Shudder UK film review: Open Windows
Ivan Radford | On 20, Apr 2015Reading time: 3 mins
Director: Nacho Vigalondo
Cast: Elijah Wood, Sasha Grey, Neil Maskell
Watch Open Windows online in the UK: Shudder UK / TalkTalk TV / iTunes / Prime Video (Buy/Rent) / Google Play
The Internet not always a nice place. Social media has enabled us to connect with strangers as well as friends, but it has also revealed – and given a voice to – a horde of sexist users who think that they are entitled to see female celebrities naked or abuse other people. Cameras and streaming video have given us a way to watch things on the go, but also exposed our activities to all kinds of prying eyes. Hackers invade, steal and make private things public. And, all the while, authorities surveil every click they can.
Into this wades Open Windows, a thriller that aims to take a shot at all of these things and more. Directed by Nacho Vigalondo, it follows Nick Chambers (Elijah Wood), a fan who has won a competition to meet his favourite actress: Jill Goddard (Sasha Grey). When she apparently calls the whole thing off, though, he’s offered the chance to see her another way: by hacking into her phone and spying on her. That offer comes from an anonymous man on the phone, who sends a link to his laptop (note to those at home: never click on a link that magically appears on your laptop).
Clicking on it takes Nick into the seedy world of… well, the Internet. Ordered about by the voice on the phone, he finds himself in a game of cat and mouse. Presuming the cat is nasty piece of misogynist filth and the mouse has a really good broadband connection.

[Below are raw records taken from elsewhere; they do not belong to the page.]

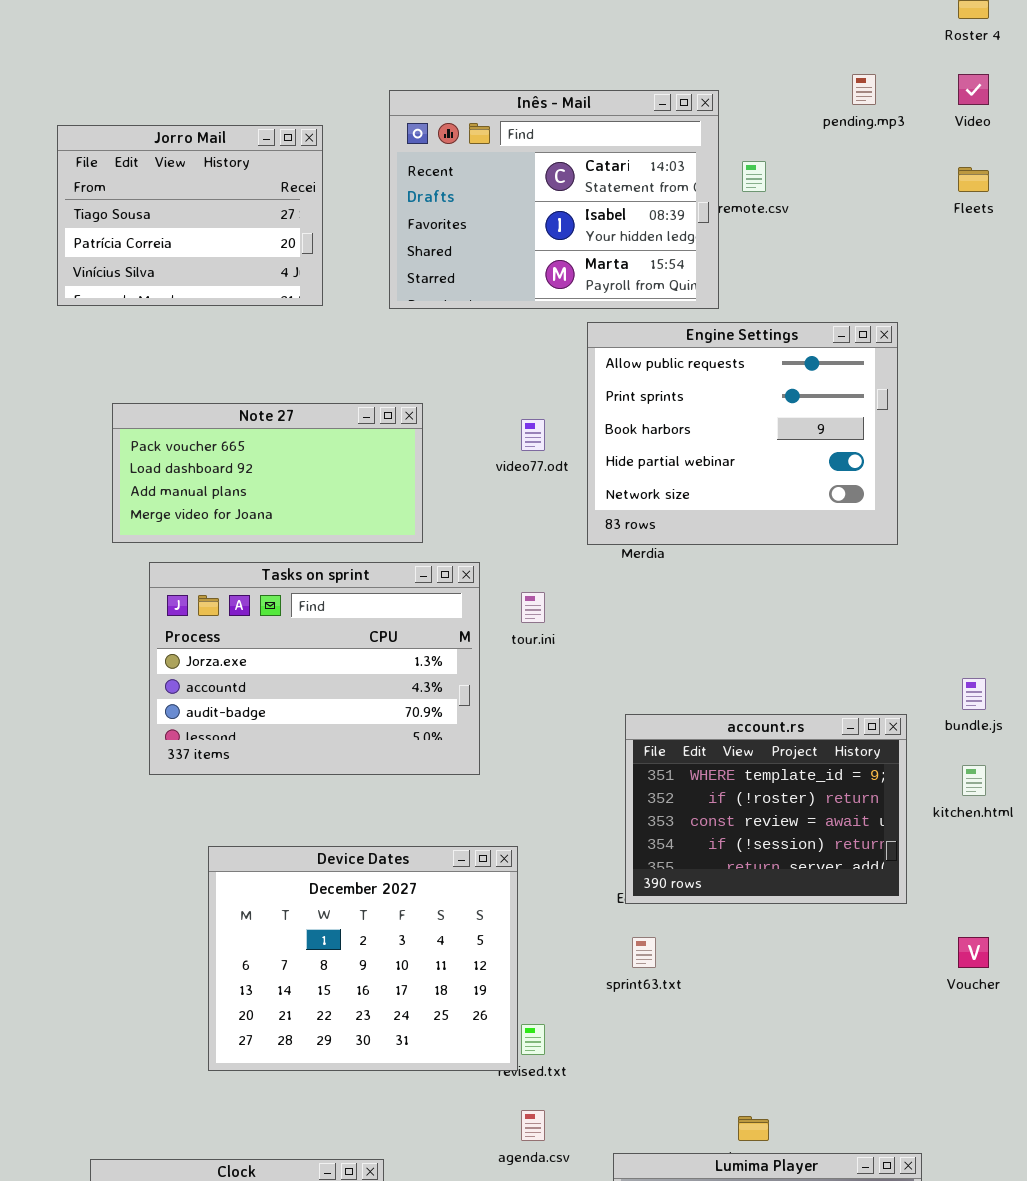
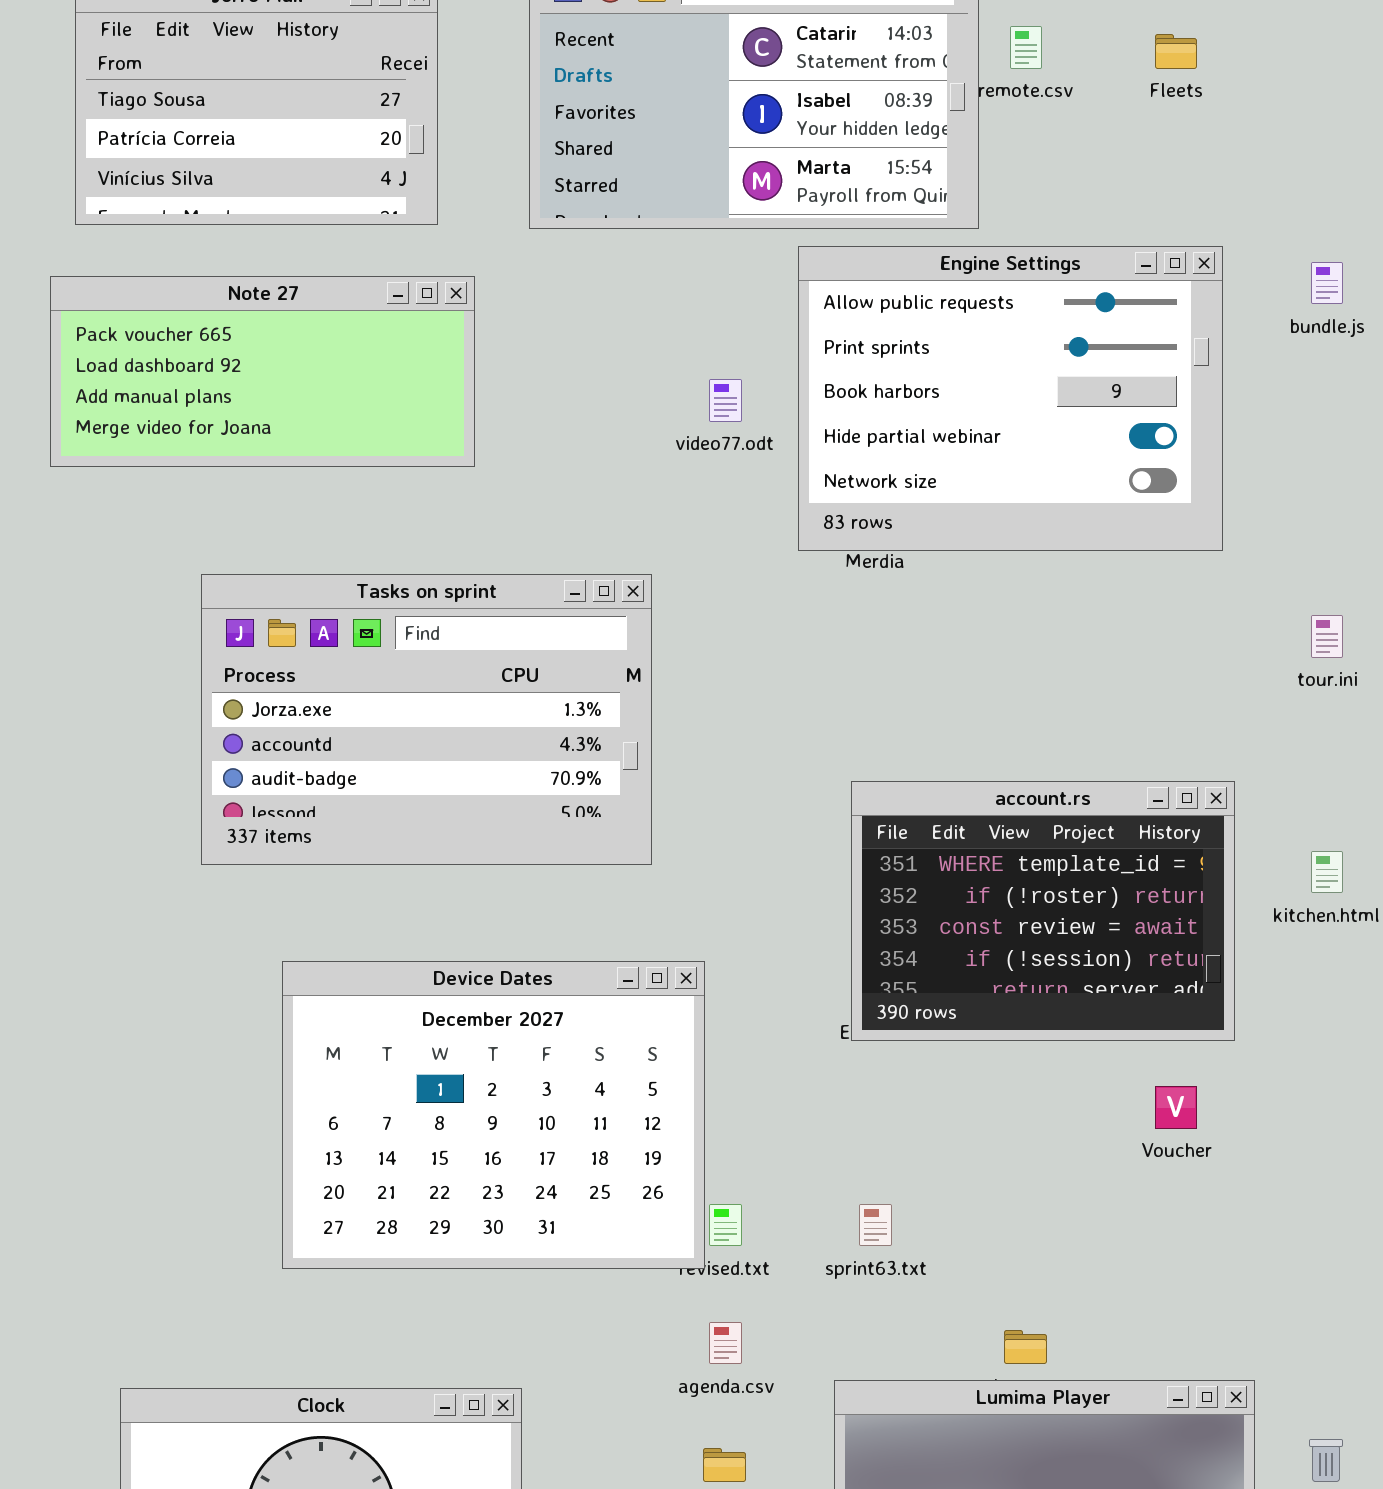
Fleets: [958,167,989,192] -> [1155,34,1197,69], moved
Note 27: [112,403,423,543] -> [50,276,475,467], moved
tour.ini: [521,592,545,623] -> [1311,615,1343,658], moved
bundle.js: [962,678,986,710] -> [1311,262,1343,304], moved
sprint63.txt: [632,937,656,968] -> [859,1204,892,1246], moved
Voucher: [958,937,989,968] -> [1155,1086,1197,1129], moved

As the title suggests, the action all takes place within open windows on Nick’s monitor. It’s a novel piece of presentation and – despite a tendency to zoom in and out for his own ends – Nacho nails the simultaneous sense of urgency that looking at 10 things at once on your computer brings. Even the introduction of phone cameras and pinball cameras to allow events to leave the hotel room is appealingly imaginative.
But that sense of chaos extends to the narrative too: desperate to keep things going just another minute longer, the script descends into a string of increasingly illogical twists; a heap of contrived silliness that hopes things will keep moving fast enough to stop anyone noticing. But slow it all down and Open Windows becomes far more troubling: plot holes are more profilic than pre-installed AOL software on a PC in the 1990s and, more worrying, Grey’s female target is revealed as a wafer-thin figure to be ogled and bullied. Elijah Wood delivers a solid performance – along with last year’s Grand Piano, he’s becoming the Tom Cruise of remote-controlled blackmail – but Without sympathy for our main protagonist either, the shallow objectifying becomes more obvious.
On the surface, the film is frenetic fun that promises to provide an insightful message about the state of the web today, particularly in terms of women and celebrities. The horror genre’s male-gazing traditions make it an even more intriguing prospect. But Open Windows wants to have its cake and eat it, turning from a spiked commentary on sexist fanboy behaviour into just another example of it. The Internet is not always a nice place. For all its innovation, Open Windows fits right in.